Axiomatic Foundations for Deep Learning Guarantees
The field of deep learning has built its theoretical house on sand, and we are only now beginning to notice the cracks.
We possess empirical validation at scale—networks that work, that generalize, that solve problems we thought intractable. Yet we lack the foundational axioms that would let us prove anything about them. This is not a minor gap. It is the difference between engineering and science. A bridge engineer can calculate load-bearing capacity from first principles. A deep learning researcher cannot tell you with certainty why a particular architecture will or will not converge, why it generalizes to unseen data, or what guarantees hold when you scale it by an order of magnitude.
The usual response is to shrug and call this "empirical science." But that framing obscures what is actually happening: we are operating within an implicit axiomatic system that nobody has made explicit. We assume gradient descent finds useful minima. We assume overparameterization helps generalization. We assume certain architectural choices preserve expressivity. None of these are proven. They are working hypotheses, dressed up in mathematical language.
The problem deepens when you try to build formal guarantees on top of this unstable ground. Existing theoretical frameworks—PAC learning, VC dimension, Rademacher complexity—were designed for shallow classifiers and statistical learning. They do not scale to the phenomena we actually observe in deep networks. A network with more parameters than training examples should overfit catastrophically according to classical theory. Instead, it generalizes. The theory predicts one thing. Reality does another. This is not a sign that theory needs refinement. It is a sign that we are missing the axioms that would explain what is actually happening.
What would a rigorous axiomatic foundation look like? It would begin by formalizing the space of functions that neural networks can represent, not asymptotically or in the limit, but for finite networks of finite depth and width. It would establish axioms about the geometry of loss landscapes—not empirical observations about specific problems, but structural theorems about what must be true for any network satisfying certain conditions. It would define what generalization means in the presence of implicit regularization, and prove that certain training procedures necessarily induce it.
This is not theoretical luxury. It is practical necessity. As we move toward systems that must provide formal guarantees—in safety-critical domains, in formal verification, in systems that interact with other automated reasoners—we cannot rely on "it works in practice." We need theorems. And theorems require axioms.
The challenge is that custom axiomatic systems for deep learning cannot simply borrow from classical analysis or probability theory. Those frameworks assume properties that neural networks violate. You cannot apply concentration inequalities to quantities that are not concentrated. You cannot use VC dimension to bound generalization when the effective complexity of the hypothesis class changes during training. You need axioms that capture what is actually true about deep learning: that it is a form of adaptive, nonconvex optimization with implicit bias; that it operates in regimes where classical statistical assumptions break down; that its behavior is determined by properties of the data distribution, the architecture, and the optimization trajectory in ways we have not yet formalized.

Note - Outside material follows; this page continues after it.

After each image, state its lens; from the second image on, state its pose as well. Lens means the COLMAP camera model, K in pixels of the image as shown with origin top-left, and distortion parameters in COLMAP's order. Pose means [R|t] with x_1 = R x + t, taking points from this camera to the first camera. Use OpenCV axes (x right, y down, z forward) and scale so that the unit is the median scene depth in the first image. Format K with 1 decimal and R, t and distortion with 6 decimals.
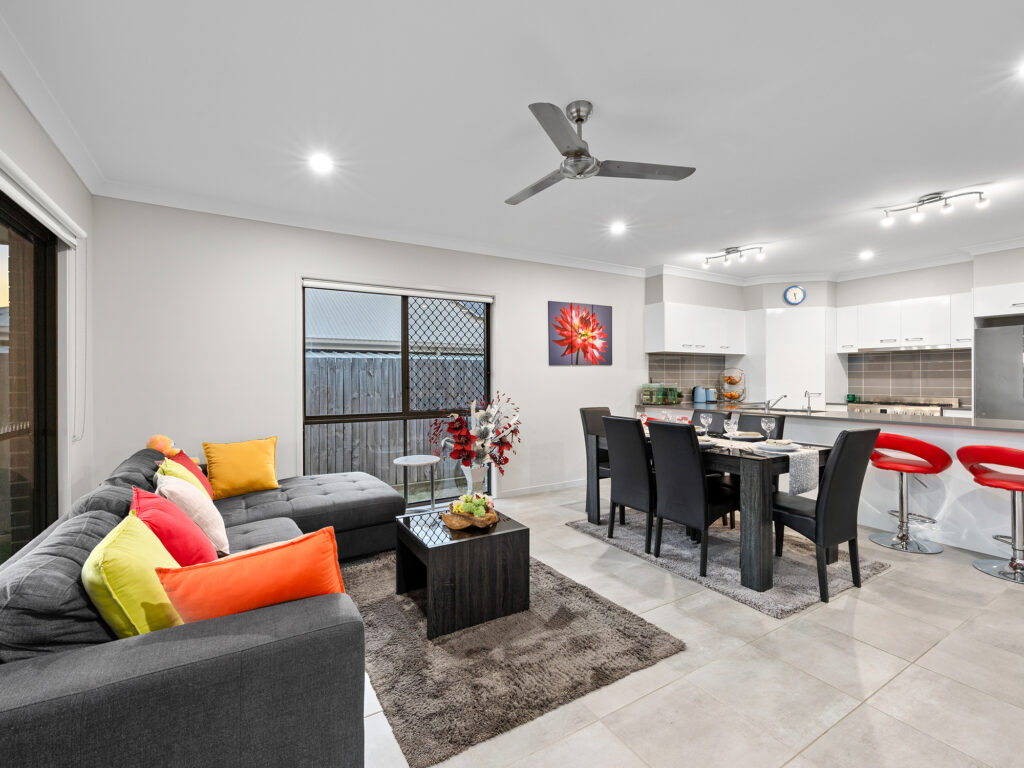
lens RADIAL K [[461.4, 0, 504.5], [0, 461.4, 379.6], [0, 0, 1]] dist [-0.022632, 0.004838]
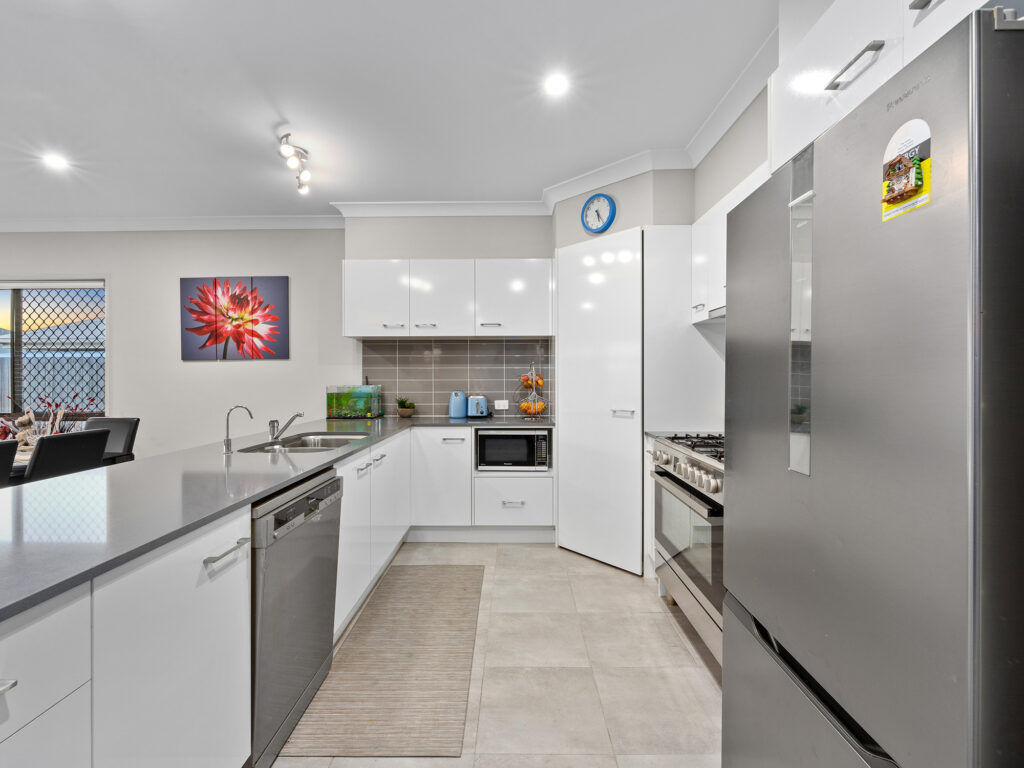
lens RADIAL K [[461.4, 0, 517.5], [0, 461.4, 375.0], [0, 0, 1]] dist [-0.022632, 0.004838]
pose [[0.868306, 0.004659, -0.496007, 1.111697], [-0.001940, 0.999980, 0.005997, -0.014543], [0.496025, -0.004245, 0.868298, 0.701905]]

Some progress exists. Work on neural tangent kernels, implicit bias in gradient descent, and the loss landscape structure of overparameterized networks has moved the needle. But these remain isolated results, not yet unified into a coherent axiomatic framework.

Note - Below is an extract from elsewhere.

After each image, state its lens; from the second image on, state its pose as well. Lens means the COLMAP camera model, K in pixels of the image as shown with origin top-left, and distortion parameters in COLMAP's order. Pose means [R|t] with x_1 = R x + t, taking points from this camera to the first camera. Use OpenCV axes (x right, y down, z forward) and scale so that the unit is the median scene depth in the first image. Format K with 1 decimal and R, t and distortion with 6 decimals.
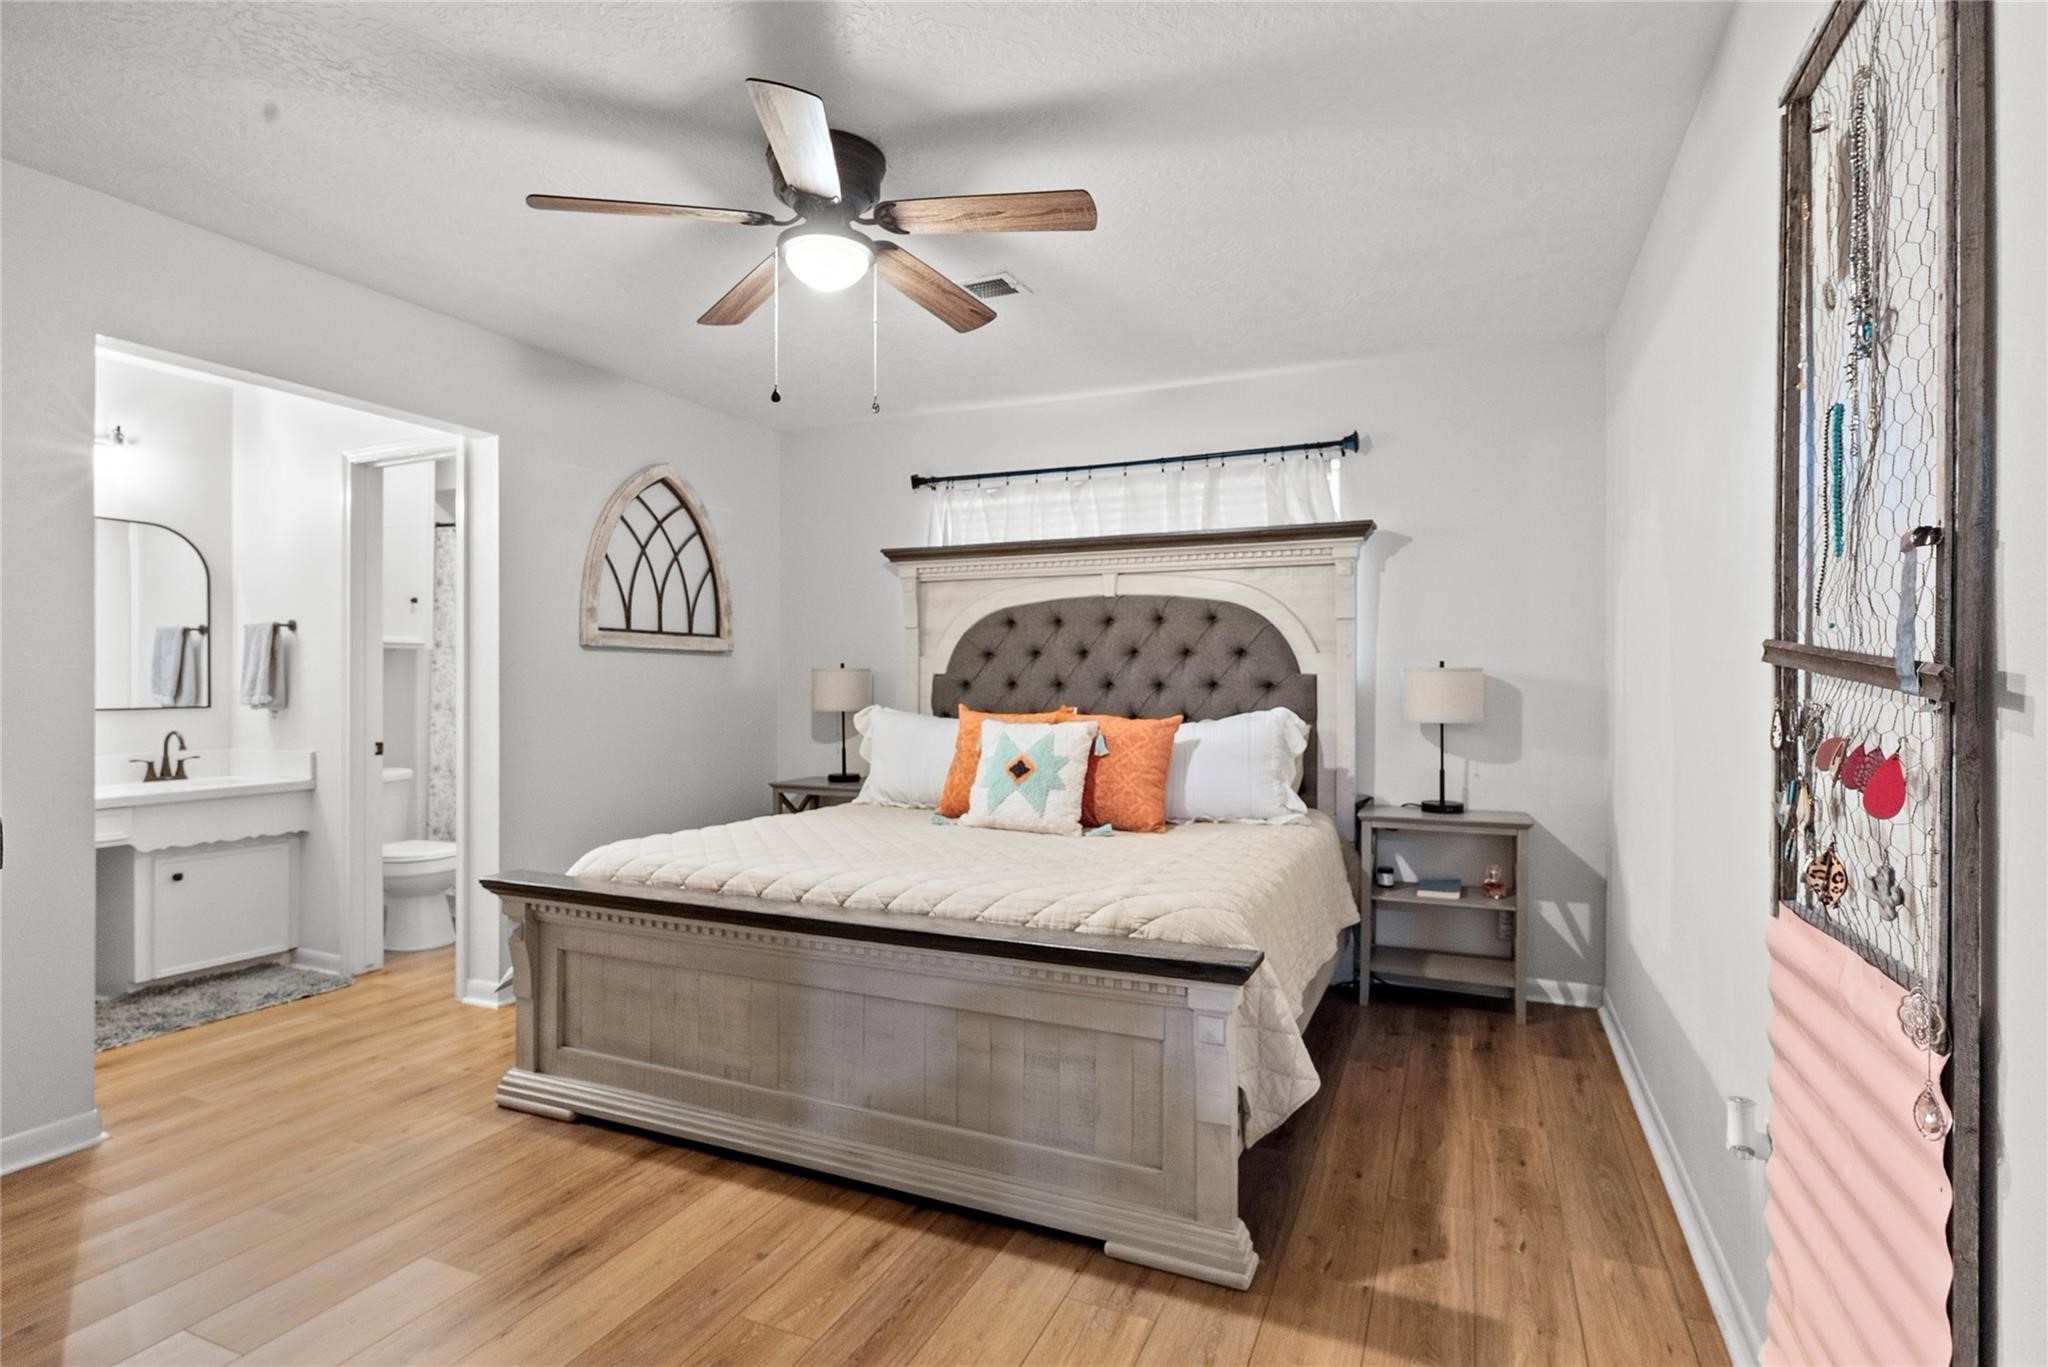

The path forward requires treating deep learning theory as a foundational mathematical enterprise, not as an application of existing theory. We need researchers willing to ask: what minimal set of axioms, if true, would explain everything we observe about deep learning? What theorems follow necessarily from those axioms? Where do our empirical observations contradict them, and what does that tell us about which axioms are wrong?
Until we do this work, deep learning will remain what it is now: powerful, useful, and fundamentally mysterious.